December 10, 2004


Directed by Jerry Ciccoritti Starring Emily Hampshire and Jacob Tierney

Reviewed by Martin Tsai

Best known for the inaugural International 3-Day Novel Contest winner Dr. Tin (1979), cult Canadian playwright/novelist Tom Walmsley was dreaming up violent, perverse gonzo pulp before Quentin Tarantino took a job at a video store or Takashi Miike got his break working as Shohei Imamura’s assistant director. Without the benefit of a major hit though, Walmsley struggled at the margins of relevance during the past two decades by maladroitly inserting social grit into his typical absurdist excess. Although he wrote the one-act, two-hander play Blood (1995) to eulogize his late sister and resolve personal issues, he managed to turn even that into sensationalist, exploitative nonsense.

The story’s ex-con/junkie/prostitute Noelle (Emily Hampshire) is trying to score money for a fix when her estranged brother Chris (Jacob Tierney) unexpectedly turns up having recently recovered from alcoholism and a failed marriage. Apparently the siblings share a poisonous history tainted by betrayal, and this blood-doping reunion breaks loose just about all hell. They tirelessly spar about money, addiction, religion and suicide, while occasionally engaging in incestuous debauchery whenever a topic runs dry.

It’s unclear if anything here is symbolic or just plain irrational, as Blood constantly drifts between a weighty exposé akin to The Dreamers and an irreverent parody like Visitor Q. The story touches on a variety of issues, but Walmsley does not tackle any of them meaningfully. Each time the faux-philosophical psychobabble is palpably going around in circles, he injects bloodcurdling shock value by transfusing taboos drained from his play The Jones Boy (1977) and screenplay for Paris, France (1993) – his first collaboration with writer/director Jerry Ciccoritti.

Following Walmsley’s lead, Ciccoritti here recycles some shots from Paris, France. He has filmed Blood digitally on a one-room set and tried to pep it up visually by employing just about every function that comes with iMovie or Avid Xpress. But all the random split-frames, layered images, slow motions and colour changes serve no dramatic or thematic purpose, and they seem like gimmickry rather than ingenuity.

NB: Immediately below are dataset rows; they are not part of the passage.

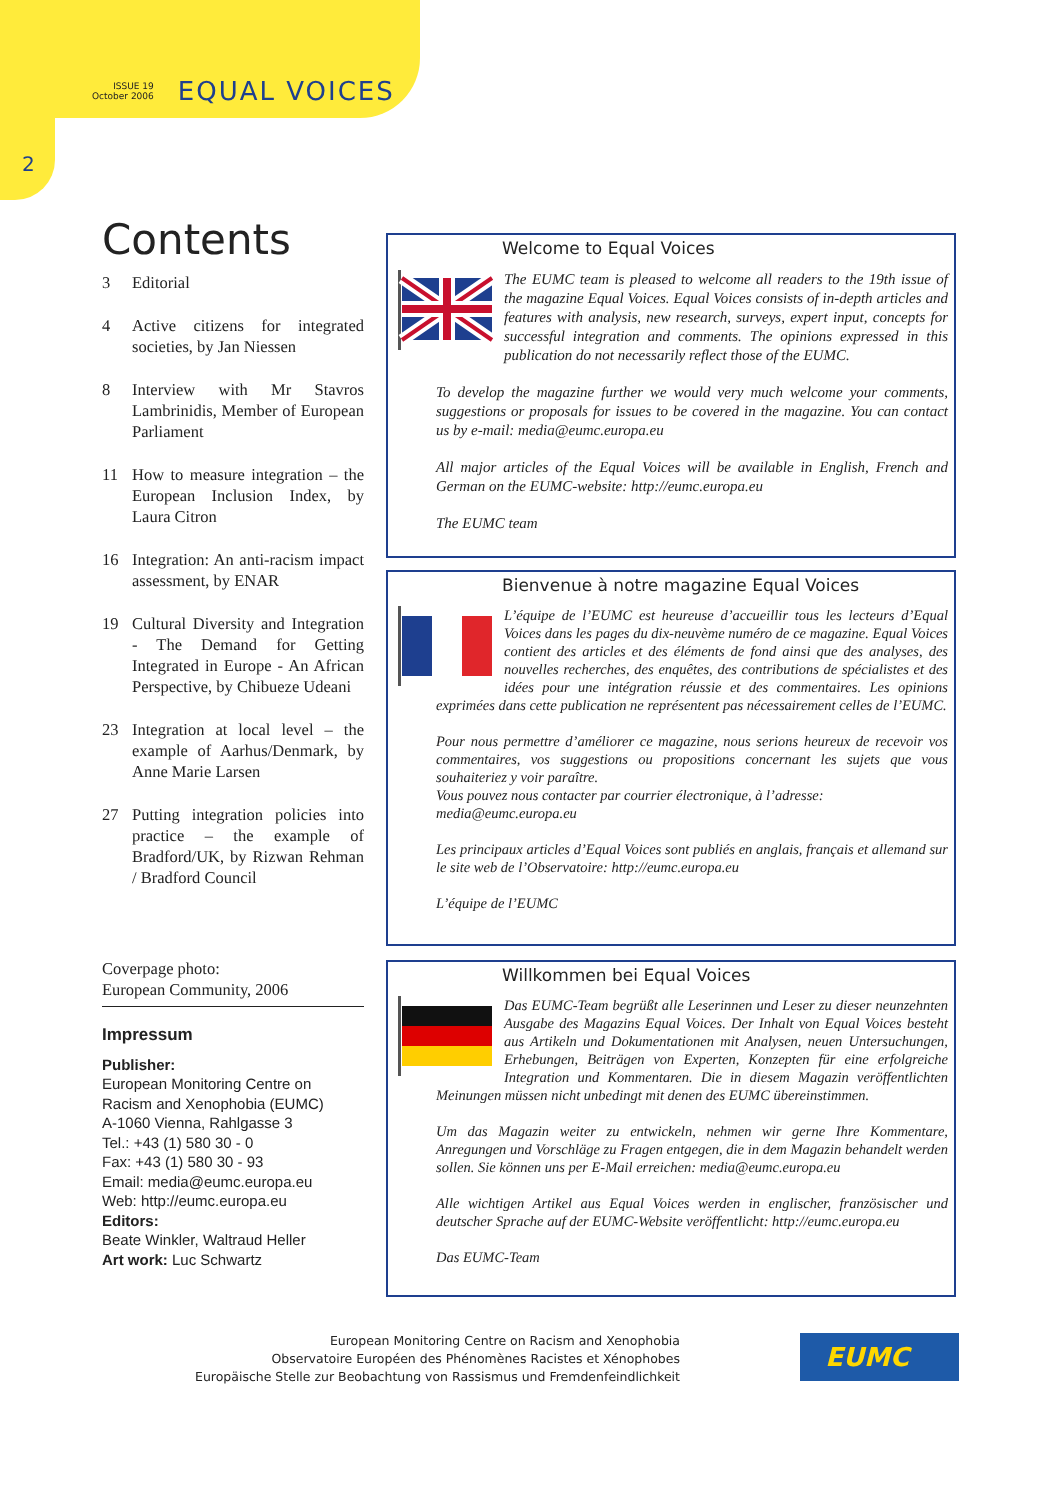ISSUE 19
October 2006
EQUAL VOICES
2
Contents
3 Editorial
4 Active citizens for integrated societies, by Jan Niessen
8 Interview with Mr Stavros Lambrinidis, Member of European Parliament
11 How to measure integration – the European Inclusion Index, by Laura Citron
16 Integration: An anti-racism impact assessment, by ENAR
19 Cultural Diversity and Integration - The Demand for Getting Integrated in Europe - An African Perspective, by Chibueze Udeani
23 Integration at local level – the example of Aarhus/Denmark, by Anne Marie Larsen
27 Putting integration policies into practice – the example of Bradford/UK, by Rizwan Rehman / Bradford Council
Coverpage photo:
European Community, 2006
Impressum
Publisher:
European Monitoring Centre on Racism and Xenophobia (EUMC)
A-1060 Vienna, Rahlgasse 3
Tel.: +43 (1) 580 30 - 0
Fax: +43 (1) 580 30 - 93
Email: media@eumc.europa.eu
Web: http://eumc.europa.eu
Editors:
Beate Winkler, Waltraud Heller
Art work: Luc Schwartz
Welcome to Equal Voices
The EUMC team is pleased to welcome all readers to the 19th issue of the magazine Equal Voices. Equal Voices consists of in-depth articles and features with analysis, new research, surveys, expert input, concepts for successful integration and comments. The opinions expressed in this publication do not necessarily reflect those of the EUMC.
To develop the magazine further we would very much welcome your comments, suggestions or proposals for issues to be covered in the magazine. You can contact us by e-mail: media@eumc.europa.eu
All major articles of the Equal Voices will be available in English, French and German on the EUMC-website: http://eumc.europa.eu
The EUMC team
Bienvenue à notre magazine Equal Voices
L’équipe de l’EUMC est heureuse d’accueillir tous les lecteurs d’Equal Voices dans les pages du dix-neuvème numéro de ce magazine. Equal Voices contient des articles et des éléments de fond ainsi que des analyses, des nouvelles recherches, des enquêtes, des contributions de spécialistes et des idées pour une intégration réussie et des commentaires. Les opinions exprimées dans cette publication ne représentent pas nécessairement celles de l’EUMC.
Pour nous permettre d’améliorer ce magazine, nous serions heureux de recevoir vos commentaires, vos suggestions ou propositions concernant les sujets que vous souhaiteriez y voir paraître.
Vous pouvez nous contacter par courrier électronique, à l’adresse:
media@eumc.europa.eu
Les principaux articles d’Equal Voices sont publiés en anglais, français et allemand sur le site web de l’Observatoire: http://eumc.europa.eu
L’équipe de l’EUMC
Willkommen bei Equal Voices
Das EUMC-Team begrüßt alle Leserinnen und Leser zu dieser neunzehnten Ausgabe des Magazins Equal Voices. Der Inhalt von Equal Voices besteht aus Artikeln und Dokumentationen mit Analysen, neuen Untersuchungen, Erhebungen, Beiträgen von Experten, Konzepten für eine erfolgreiche Integration und Kommentaren. Die in diesem Magazin veröffentlichten Meinungen müssen nicht unbedingt mit denen des EUMC übereinstimmen.
Um das Magazin weiter zu entwickeln, nehmen wir gerne Ihre Kommentare, Anregungen und Vorschläge zu Fragen entgegen, die in dem Magazin behandelt werden sollen. Sie können uns per E-Mail erreichen: media@eumc.europa.eu
Alle wichtigen Artikel aus Equal Voices werden in englischer, französischer und deutscher Sprache auf der EUMC-Website veröffentlicht: http://eumc.europa.eu
Das EUMC-Team
European Monitoring Centre on Racism and Xenophobia
Observatoire Européen des Phénomènes Racistes et Xénophobes
Europäische Stelle zur Beobachtung von Rassismus und Fremdenfeindlichkeit
EUMC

Even though it updates the protagonists from 1970s middle-aged Vancouverites to contemporary twenty-something Montréalers, Ciccoritti’s adaptation still feels archaic in a post-Irvine Welsh world. Hampshire single-handedly salvages the film, engaging the audience throughout with a performance that channels her inner Parker Posey. Still, fans of The Sopranos may wonder if this would have actually been a convincing film had it starred Aida Turturro and James Gandolfini.